* [Your instructions]: What must be written out is each line from the one holding "με τα μεγαλύτερα brands από την Ελληνική" through the end of the records, word for word, minus any pictures.

#### Task inputs

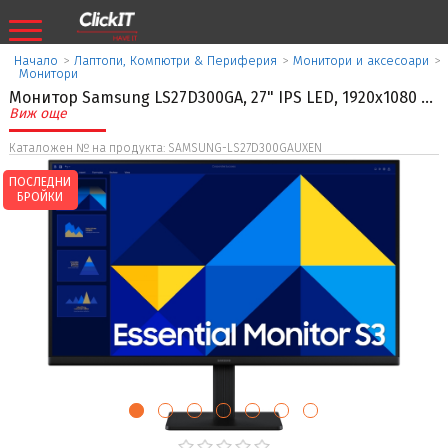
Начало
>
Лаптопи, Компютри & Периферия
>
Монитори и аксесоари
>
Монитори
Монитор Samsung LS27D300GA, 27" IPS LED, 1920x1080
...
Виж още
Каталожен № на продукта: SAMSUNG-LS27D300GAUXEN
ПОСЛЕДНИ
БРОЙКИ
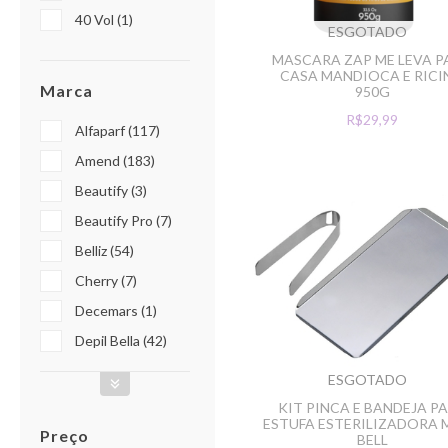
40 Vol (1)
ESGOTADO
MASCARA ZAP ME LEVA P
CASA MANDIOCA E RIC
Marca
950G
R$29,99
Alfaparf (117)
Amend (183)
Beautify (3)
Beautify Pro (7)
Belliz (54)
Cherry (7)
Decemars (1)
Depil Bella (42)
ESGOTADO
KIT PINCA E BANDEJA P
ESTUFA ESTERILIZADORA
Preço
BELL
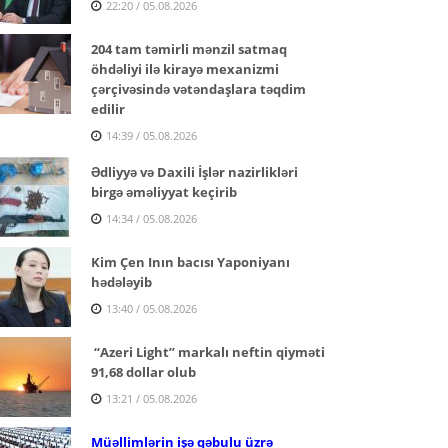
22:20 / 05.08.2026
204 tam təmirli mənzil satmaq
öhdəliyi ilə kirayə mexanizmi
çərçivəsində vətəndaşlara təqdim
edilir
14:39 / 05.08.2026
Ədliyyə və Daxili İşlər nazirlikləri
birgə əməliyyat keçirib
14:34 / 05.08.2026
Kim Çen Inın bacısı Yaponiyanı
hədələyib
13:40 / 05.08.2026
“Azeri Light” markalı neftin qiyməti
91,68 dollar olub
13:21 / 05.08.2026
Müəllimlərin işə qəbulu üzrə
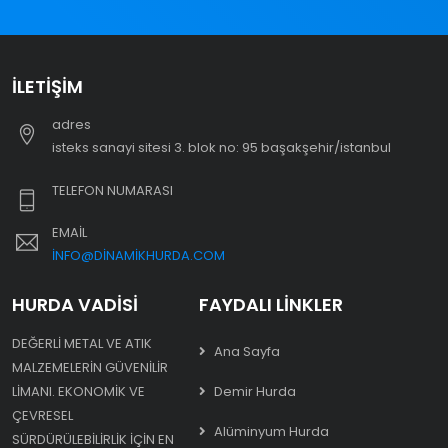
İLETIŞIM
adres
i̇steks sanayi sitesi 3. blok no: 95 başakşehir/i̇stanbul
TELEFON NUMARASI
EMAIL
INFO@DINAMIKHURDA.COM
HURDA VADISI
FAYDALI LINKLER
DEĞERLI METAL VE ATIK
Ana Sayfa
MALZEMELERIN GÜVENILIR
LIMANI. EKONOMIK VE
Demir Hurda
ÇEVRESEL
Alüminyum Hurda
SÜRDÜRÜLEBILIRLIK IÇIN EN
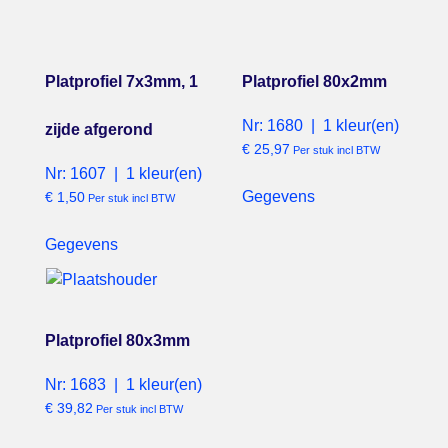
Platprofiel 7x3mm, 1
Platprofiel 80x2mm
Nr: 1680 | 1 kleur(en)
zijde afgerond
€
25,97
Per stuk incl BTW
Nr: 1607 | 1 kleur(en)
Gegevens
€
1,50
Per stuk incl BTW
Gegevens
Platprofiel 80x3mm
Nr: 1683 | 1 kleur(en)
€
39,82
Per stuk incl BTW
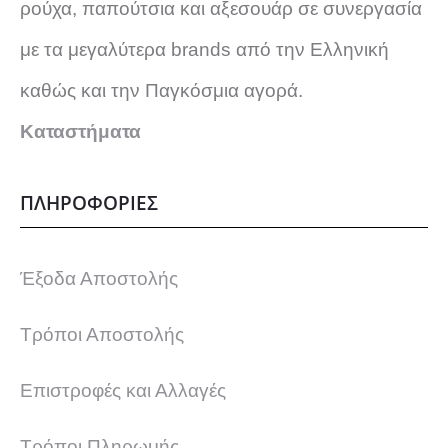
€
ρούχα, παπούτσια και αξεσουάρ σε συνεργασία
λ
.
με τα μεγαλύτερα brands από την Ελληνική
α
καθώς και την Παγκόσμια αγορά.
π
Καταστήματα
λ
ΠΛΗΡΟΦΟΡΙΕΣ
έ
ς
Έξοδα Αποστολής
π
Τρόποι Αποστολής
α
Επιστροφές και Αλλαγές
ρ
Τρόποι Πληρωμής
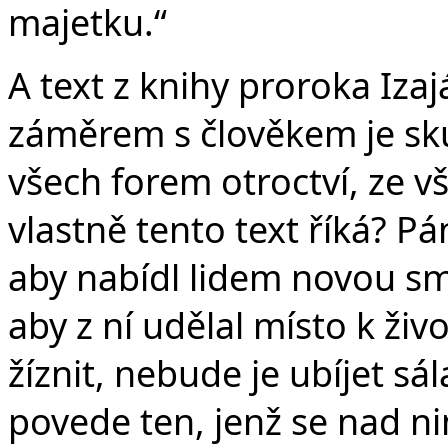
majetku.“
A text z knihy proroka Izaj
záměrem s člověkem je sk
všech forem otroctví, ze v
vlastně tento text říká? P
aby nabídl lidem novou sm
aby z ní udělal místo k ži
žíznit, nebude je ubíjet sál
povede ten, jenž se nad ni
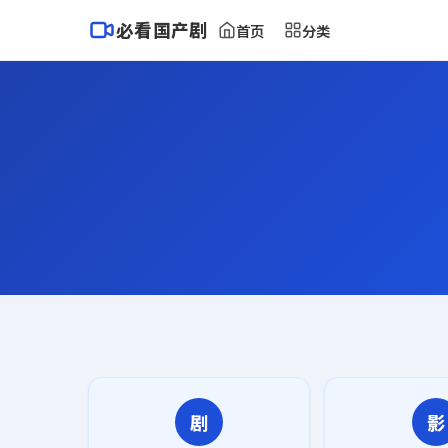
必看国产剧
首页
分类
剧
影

########

* [Answer space]:
με τα μεγαλύτερα brands από την Ελληνική
α
καθώς και την Παγκόσμια αγορά.
π
Καταστήματα
λ
ΠΛΗΡΟΦΟΡΙΕΣ
έ
ς
Έξοδα Αποστολής
π
Τρόποι Αποστολής
α
Επιστροφές και Αλλαγές
ρ
Τρόποι Πληρωμής
majetku.“
A text z knihy proroka Izaj
záměrem s člověkem je sk
všech forem otroctví, ze v
vlastně tento text říká? P
aby nabídl lidem novou sm
aby z ní udělal místo k ži
žíznit, nebude je ubíjet sál
povede ten, jenž se nad ni
必看国产剧
首页
分类
剧
影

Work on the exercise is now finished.